» **TEXTE FOURNI**:
"""

C'est le nom d'un gâteau, d'origine espagnole, qui s'apparente à la brioche en un peu plus rustique. Il a la particularité d'être confectionné pour les fêtes de Pâques , il représente une demi sphère et pour les enfants il est agrémenté d'un œuf entier sur le sommet.

Il est donc devenu synonyme de fête. On dit : "  On va faire la mouna" pour annoncer que l'on va fêter Pâques.

Pâques revêt un caractère particulier puisqu'il célèbre l'arrivée du printemps, des beaux jours, et du renouveau de la nature.

Après une semaine sainte, au cours de laquelle nous avons du nous pencher sur les souffrances du Christ, son chemin de croix etc.. nous voila le dimanche de Pâques, jours solennel, avec la mess et la communion et la joie de retrouver les cloches qui reviennent de Rome.

Cela n'a tout de même pas empêché de penser à la sortie que nous pourrions faire à la campagne comme le veut la tradition.

Il faut distinguer deux périodes : avant et pendant la guerre et après la guerre.

"""

» **ENTRÉES DE DONNÉES**:
"""

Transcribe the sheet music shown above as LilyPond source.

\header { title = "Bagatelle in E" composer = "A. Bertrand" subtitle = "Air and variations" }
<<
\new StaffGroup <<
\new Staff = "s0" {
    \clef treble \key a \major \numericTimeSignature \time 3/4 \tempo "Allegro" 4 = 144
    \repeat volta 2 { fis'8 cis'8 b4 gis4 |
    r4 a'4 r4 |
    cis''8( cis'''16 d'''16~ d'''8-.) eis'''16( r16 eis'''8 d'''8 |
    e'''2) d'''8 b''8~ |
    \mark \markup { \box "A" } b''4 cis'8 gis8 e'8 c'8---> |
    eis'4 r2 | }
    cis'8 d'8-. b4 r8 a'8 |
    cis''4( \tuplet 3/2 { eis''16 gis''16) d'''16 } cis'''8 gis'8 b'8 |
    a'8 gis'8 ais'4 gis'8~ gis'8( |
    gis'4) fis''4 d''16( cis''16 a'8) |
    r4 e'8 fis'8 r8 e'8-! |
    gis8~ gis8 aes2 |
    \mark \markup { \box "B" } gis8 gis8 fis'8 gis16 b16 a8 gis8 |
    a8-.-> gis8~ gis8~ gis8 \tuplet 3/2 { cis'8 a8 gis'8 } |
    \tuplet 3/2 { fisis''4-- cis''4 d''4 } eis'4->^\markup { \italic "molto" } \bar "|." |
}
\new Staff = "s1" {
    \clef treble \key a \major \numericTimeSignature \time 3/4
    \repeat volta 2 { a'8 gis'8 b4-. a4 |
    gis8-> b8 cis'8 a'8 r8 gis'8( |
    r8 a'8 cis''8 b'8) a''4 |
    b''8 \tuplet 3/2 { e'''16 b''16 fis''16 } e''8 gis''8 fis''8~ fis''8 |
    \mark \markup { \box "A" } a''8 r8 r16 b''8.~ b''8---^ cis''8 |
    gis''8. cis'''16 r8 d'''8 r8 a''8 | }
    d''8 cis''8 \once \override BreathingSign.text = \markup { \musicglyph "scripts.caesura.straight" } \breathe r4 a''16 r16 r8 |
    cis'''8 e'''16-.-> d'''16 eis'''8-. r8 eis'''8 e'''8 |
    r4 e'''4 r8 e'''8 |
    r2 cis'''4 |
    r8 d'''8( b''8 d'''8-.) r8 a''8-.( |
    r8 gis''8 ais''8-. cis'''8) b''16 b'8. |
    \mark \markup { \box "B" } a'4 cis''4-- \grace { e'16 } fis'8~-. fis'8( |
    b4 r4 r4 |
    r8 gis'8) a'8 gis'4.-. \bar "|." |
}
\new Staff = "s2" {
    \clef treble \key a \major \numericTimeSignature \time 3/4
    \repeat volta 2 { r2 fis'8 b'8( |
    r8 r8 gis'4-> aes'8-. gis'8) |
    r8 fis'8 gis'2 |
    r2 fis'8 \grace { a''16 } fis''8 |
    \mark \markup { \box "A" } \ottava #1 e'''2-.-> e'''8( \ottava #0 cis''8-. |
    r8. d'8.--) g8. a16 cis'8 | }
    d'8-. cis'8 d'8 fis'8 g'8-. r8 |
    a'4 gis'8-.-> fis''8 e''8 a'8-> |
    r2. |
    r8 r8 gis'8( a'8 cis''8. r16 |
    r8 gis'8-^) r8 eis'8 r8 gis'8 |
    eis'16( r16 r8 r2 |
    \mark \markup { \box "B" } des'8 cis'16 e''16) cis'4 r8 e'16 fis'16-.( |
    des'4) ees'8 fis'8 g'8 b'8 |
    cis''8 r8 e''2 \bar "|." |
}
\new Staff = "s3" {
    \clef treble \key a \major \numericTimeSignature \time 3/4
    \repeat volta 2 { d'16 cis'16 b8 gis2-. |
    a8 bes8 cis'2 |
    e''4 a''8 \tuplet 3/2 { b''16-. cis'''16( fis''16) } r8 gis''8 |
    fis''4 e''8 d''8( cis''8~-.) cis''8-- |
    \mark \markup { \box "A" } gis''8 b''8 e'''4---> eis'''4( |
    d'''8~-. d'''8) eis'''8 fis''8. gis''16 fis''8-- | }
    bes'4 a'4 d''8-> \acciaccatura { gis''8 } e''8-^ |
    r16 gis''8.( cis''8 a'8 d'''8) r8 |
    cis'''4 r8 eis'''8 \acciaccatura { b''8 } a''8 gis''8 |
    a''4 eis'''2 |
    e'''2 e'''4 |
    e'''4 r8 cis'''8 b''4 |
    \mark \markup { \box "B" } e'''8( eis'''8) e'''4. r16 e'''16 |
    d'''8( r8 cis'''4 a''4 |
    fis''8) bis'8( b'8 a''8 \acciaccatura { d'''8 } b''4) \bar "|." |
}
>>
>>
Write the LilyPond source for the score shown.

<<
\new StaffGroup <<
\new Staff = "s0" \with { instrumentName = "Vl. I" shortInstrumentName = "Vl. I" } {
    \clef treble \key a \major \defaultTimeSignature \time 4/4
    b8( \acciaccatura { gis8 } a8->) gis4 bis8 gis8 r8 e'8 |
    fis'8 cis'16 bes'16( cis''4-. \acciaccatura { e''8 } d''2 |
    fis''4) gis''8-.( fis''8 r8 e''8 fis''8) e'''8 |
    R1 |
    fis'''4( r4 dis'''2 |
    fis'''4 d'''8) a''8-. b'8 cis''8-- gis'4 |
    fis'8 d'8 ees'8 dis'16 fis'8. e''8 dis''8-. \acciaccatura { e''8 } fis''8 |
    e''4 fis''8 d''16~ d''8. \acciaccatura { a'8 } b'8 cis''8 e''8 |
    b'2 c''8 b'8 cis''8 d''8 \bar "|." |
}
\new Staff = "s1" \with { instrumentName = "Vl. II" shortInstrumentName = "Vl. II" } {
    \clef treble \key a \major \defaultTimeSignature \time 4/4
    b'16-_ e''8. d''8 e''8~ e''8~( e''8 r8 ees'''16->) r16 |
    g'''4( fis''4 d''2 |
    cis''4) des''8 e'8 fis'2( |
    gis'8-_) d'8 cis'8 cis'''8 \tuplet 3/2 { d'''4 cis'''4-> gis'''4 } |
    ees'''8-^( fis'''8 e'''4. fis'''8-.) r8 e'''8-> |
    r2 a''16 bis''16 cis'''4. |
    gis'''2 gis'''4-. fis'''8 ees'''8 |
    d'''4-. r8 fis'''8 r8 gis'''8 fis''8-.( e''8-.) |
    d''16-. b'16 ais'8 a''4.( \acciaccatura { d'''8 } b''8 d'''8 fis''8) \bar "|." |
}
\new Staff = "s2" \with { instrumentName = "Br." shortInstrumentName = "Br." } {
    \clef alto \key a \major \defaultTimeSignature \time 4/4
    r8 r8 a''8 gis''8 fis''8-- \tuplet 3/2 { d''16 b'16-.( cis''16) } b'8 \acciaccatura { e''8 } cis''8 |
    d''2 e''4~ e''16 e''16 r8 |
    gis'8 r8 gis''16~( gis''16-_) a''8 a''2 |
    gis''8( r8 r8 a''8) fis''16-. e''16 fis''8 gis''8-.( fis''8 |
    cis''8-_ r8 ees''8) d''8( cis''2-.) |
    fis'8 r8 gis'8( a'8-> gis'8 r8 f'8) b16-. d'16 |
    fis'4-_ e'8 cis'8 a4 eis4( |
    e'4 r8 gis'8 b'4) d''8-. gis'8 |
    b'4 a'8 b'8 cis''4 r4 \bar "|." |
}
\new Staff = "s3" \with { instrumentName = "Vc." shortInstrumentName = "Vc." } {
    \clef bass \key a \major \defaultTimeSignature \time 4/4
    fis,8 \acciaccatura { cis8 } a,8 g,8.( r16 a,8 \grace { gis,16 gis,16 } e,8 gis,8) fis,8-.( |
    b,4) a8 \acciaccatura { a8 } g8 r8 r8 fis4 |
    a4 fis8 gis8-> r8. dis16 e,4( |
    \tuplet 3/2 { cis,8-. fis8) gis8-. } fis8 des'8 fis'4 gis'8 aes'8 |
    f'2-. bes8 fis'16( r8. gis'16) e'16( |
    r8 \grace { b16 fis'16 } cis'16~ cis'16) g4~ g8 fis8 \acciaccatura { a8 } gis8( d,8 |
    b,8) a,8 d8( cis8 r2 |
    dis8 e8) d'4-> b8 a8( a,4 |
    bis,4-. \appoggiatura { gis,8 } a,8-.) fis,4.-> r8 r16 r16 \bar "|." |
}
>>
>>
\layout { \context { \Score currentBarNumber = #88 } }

"""

» **EXERCICE**:
Répondez à ces questions à partir du texte sur la mouna.
1. De quelle origine est le gâteau appelé mouna ?
2. Qu'ajoute-t-on au sommet de la mouna destinée aux enfants ?
3. Quelle arrivée Pâques célèbre-t-il, d'après le texte ?

» **EXERCICE CORRIGÉ**:
1. Il est d'origine espagnole.
2. On y ajoute un œuf entier.
3. Pâques célèbre l'arrivée du printemps et des beaux jours, ainsi que le renouveau de la nature.